I only discovered this after a long song & dance with the partition utility. Apparently the disk drive had some other problems that needed to be fixed before FreeBSD would work with it (a few bad sectors and some link errors, I think). I ended up having to rebuild the partitions after all, which is something I wanted to avoid. But, what's done is done, and I have a clean backup (on an external drive), so nothing is lost.

I used sysinstall to rebuild the drive, just to make sure that FreeBSD had a record of what I was doing. I was hoping that it would create /dev files along the way, but it didn't. It made those /dev/fuse files instead. Anyway, the partitions used to be Fat32, but now they are NTFS. Windows-XP doesn't seem to care, and FreeBSD is much happier with the NTFS layout. That struck me as odd, but in the end I guess that doesn't matter.

Once I had the two partitions set up, I made a side trip to Windows-XP to format them. Again, Windows-XP didn't mind the new file system, and the formatting went off without a hitch.
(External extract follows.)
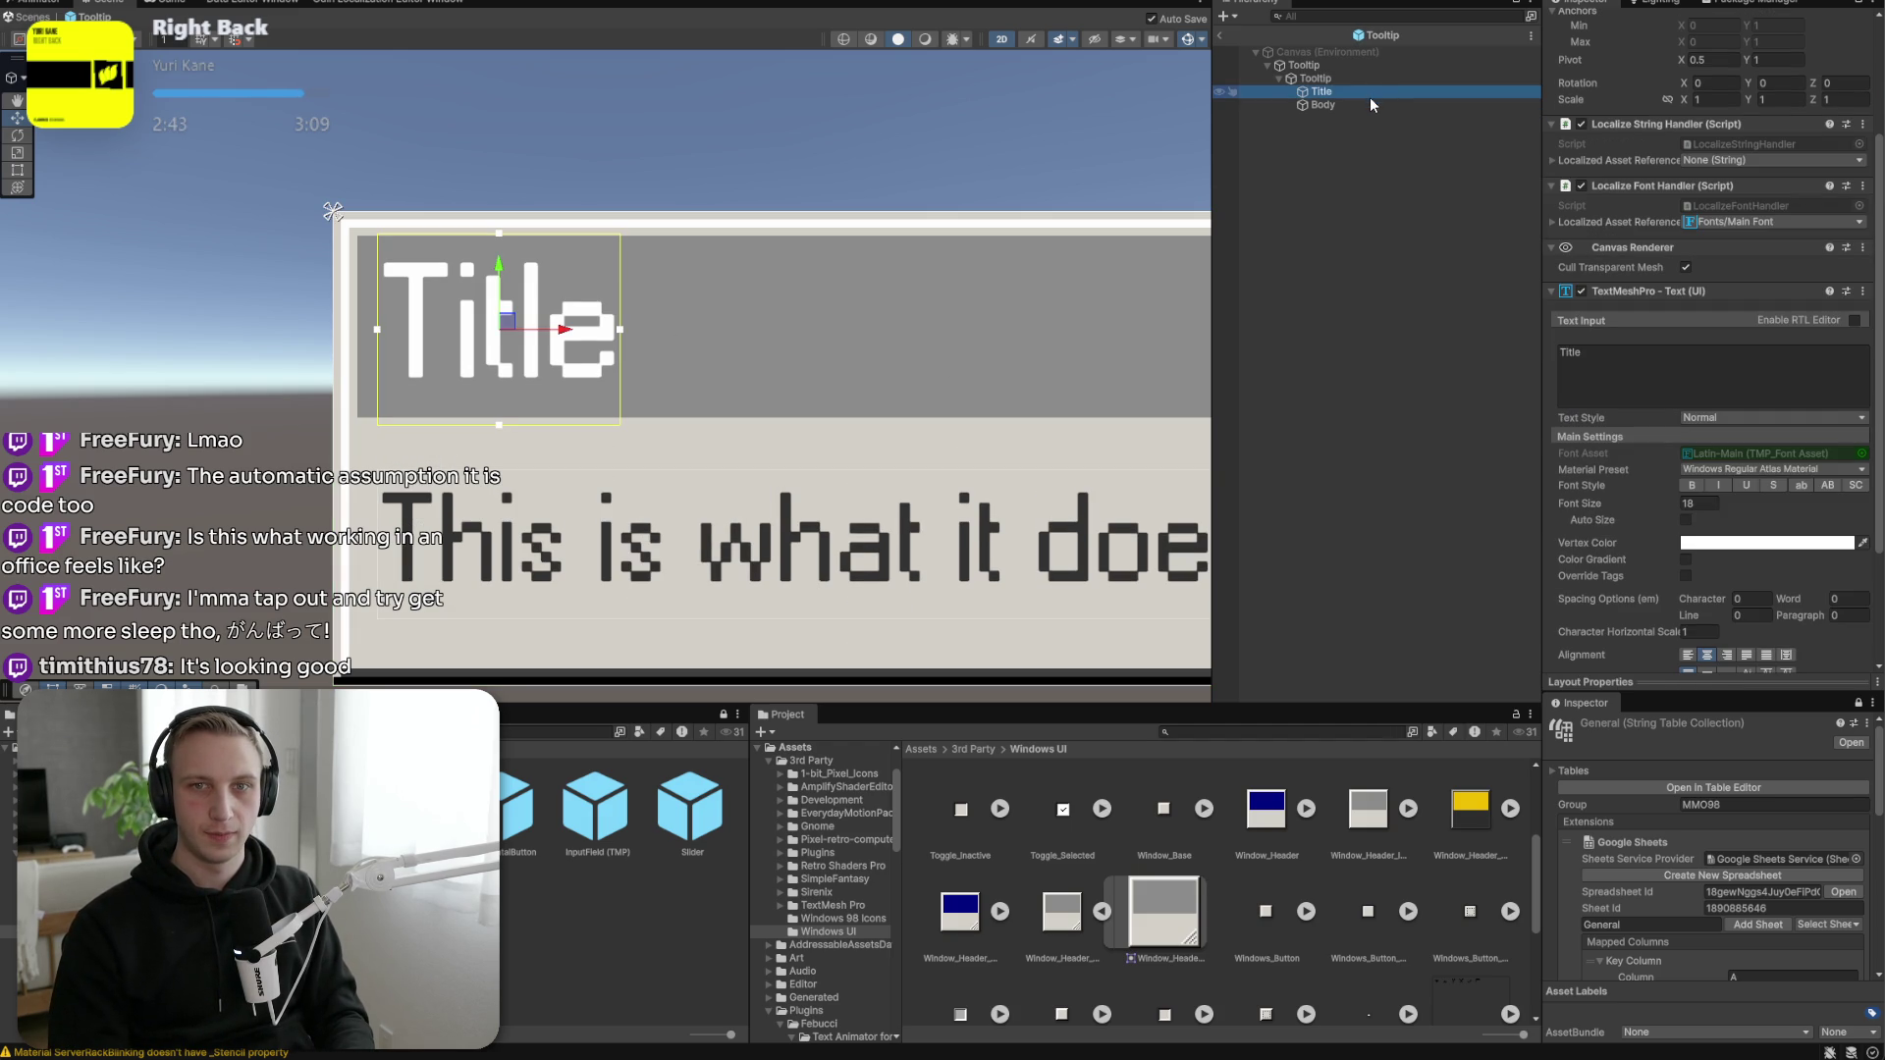
left_click(1367, 104)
It was more concerned with locating files it couldn't find any more. I'll restore the contents of the partitions tonight; that should keep WinXP happy.

Back in FreeBSD, opening the Dolphin file manager provided two new icons for the partitions, which I was able to manually mount. Doing a "df" gave me the device strings; I had never heard of /dev/fuse0 and friends before. Note that before rebuilding the partitions, Dolphin didn't have those two icons, and conventional command-line mounting didn't work. It took a while, but FreeBSD can now use those two important partitions.

At any rate, I'm still hoping to tweak fstab to put these partitions where I want them. But if that doesn't work, I can live with how things are now. Once I do a file dump to restore the data in the new partitions, my system will be just like it was before. But with a more current FreeBSD instillation.

Ah, the things we do to keep our little red daemons happy.